In my machine, the mean execution time using -O3 is:

\$ time ./a.out
./a.out  0,83s user 0,00s system 99% cpu 0,836 total

which is very, very close to the fastest Julia version of this code.

Information

Some may argue that it would be faster if I used -march=native.
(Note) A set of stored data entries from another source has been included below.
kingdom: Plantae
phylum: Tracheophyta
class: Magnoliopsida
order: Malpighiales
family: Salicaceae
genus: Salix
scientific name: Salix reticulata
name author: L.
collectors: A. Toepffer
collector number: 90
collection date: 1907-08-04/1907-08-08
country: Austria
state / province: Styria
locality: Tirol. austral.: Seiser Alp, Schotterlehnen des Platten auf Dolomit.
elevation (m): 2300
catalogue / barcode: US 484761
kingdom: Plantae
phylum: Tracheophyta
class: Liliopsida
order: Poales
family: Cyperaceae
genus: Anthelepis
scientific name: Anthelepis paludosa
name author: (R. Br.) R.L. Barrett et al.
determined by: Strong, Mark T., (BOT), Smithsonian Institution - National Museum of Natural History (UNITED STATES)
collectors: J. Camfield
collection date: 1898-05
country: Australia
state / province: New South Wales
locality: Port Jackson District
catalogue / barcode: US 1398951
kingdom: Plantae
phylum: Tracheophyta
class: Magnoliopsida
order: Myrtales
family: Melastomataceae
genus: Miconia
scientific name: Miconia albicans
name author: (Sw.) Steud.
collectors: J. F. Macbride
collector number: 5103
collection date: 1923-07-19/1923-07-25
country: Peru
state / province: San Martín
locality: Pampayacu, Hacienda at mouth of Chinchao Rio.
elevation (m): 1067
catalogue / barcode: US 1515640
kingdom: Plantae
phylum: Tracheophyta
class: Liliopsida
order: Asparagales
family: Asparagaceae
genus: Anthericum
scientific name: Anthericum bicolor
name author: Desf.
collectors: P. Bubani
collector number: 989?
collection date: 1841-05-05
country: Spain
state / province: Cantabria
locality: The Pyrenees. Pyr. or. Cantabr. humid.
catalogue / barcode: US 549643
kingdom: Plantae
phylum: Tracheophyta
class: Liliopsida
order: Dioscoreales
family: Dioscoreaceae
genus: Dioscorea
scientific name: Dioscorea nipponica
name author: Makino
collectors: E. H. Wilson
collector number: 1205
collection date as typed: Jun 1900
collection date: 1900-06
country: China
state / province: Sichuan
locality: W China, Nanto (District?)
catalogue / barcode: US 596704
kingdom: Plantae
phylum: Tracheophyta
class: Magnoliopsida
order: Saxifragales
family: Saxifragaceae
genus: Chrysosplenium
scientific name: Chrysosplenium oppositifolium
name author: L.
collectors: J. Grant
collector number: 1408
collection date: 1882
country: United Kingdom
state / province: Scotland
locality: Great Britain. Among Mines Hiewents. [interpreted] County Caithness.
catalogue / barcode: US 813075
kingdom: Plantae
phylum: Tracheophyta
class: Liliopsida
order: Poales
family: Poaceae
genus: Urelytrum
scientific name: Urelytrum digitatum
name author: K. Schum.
Indeed, it is! However, for a fair comparison, I would have also to recompile Julia system image with the same flag, which, unfortunately, I do not have time now. This is an easy procedure if you use the package PackageCompiler.jl.

## Conclusion

I hope that you understood how Julia is helping me to achieve my objectives faster. We now have a language that is easy to code and test algorithms, and that with minor adaptations can reach C performance. I have no more need to translate all the algorithms I need to be executed really fast to a compiled language, which turns out to be very time consuming for an engineer that does not code very well using C/C++.